Name: Chinese Pass, 1852.
Location: Wisconsin Historical Society Archives – Main Stacks (Reading Room) File 1852 May MAD 4 /14/File 1852 May.
Summary: Chinese pass to the American ship Far West, William A. Briard, commander, Canton, China, May 1852, written in Chinese.
Notes: Presented June, 1868.
Comments: This 39-page Chinese-language document is a journal kept by a Christian evangelist, Chen Dui (陳兑), detailing his daily activities in Hong Kong for a few months in 1852, when he travelled around the colony, seeking converts and distributing Bibles and religious tracts. In his journal, he notes a private house used for public worship services and evening Bible studies. He records how he approached Chinese men, and preached at pharmacies, groceries, fish mongers and amongst fishing vessels. He mentions that many listened eagerly, and records the clans of those who accepted Christ and agreed to attend Church. Women appear to have been approached by other women and usually worshipped indoors.
These biographical details and their chronological format, together with the explicit tallies of attendances and literature distributed, suggest that this journal was a report to the missionary society, who sponsored him. My best suggestion is that that society was the London Missionary Society.
How this document was possibly handed into the possession of Captain William Augustus Briard from one of his Chinese passengers boarding the Far West is not known for sure, but he obviously could not read it, and never bothered to have it translated. However, it is quite likely that the author was one of the passengers on that voyage to San Francisco.
Comments
Scanned pages
Author 陳兑
Should the author's name be 陳兑 as written in the upper left corner of the cover?
Author
You are absolutely right, and that change has been made in all places, and all page images inserted in order.

» Exercise goal
Reproduce the catalog entry for the 1852 Chinese pass word for word, in its entirety.

» Data excerpts
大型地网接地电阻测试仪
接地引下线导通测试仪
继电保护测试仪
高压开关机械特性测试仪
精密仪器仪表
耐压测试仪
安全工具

» Result
Name: Chinese Pass, 1852.
Location: Wisconsin Historical Society Archives – Main Stacks (Reading Room) File 1852 May MAD 4 /14/File 1852 May.
Summary: Chinese pass to the American ship Far West, William A. Briard, commander, Canton, China, May 1852, written in Chinese.
Notes: Presented June, 1868.
Comments: This 39-page Chinese-language document is a journal kept by a Christian evangelist, Chen Dui (陳兑), detailing his daily activities in Hong Kong for a few months in 1852, when he travelled around the colony, seeking converts and distributing Bibles and religious tracts. In his journal, he notes a private house used for public worship services and evening Bible studies. He records how he approached Chinese men, and preached at pharmacies, groceries, fish mongers and amongst fishing vessels. He mentions that many listened eagerly, and records the clans of those who accepted Christ and agreed to attend Church. Women appear to have been approached by other women and usually worshipped indoors.
These biographical details and their chronological format, together with the explicit tallies of attendances and literature distributed, suggest that this journal was a report to the missionary society, who sponsored him. My best suggestion is that that society was the London Missionary Society.
How this document was possibly handed into the possession of Captain William Augustus Briard from one of his Chinese passengers boarding the Far West is not known for sure, but he obviously could not read it, and never bothered to have it translated. However, it is quite likely that the author was one of the passengers on that voyage to San Francisco.
Comments
Scanned pages
Author 陳兑
Should the author's name be 陳兑 as written in the upper left corner of the cover?
Author
You are absolutely right, and that change has been made in all places, and all page images inserted in order.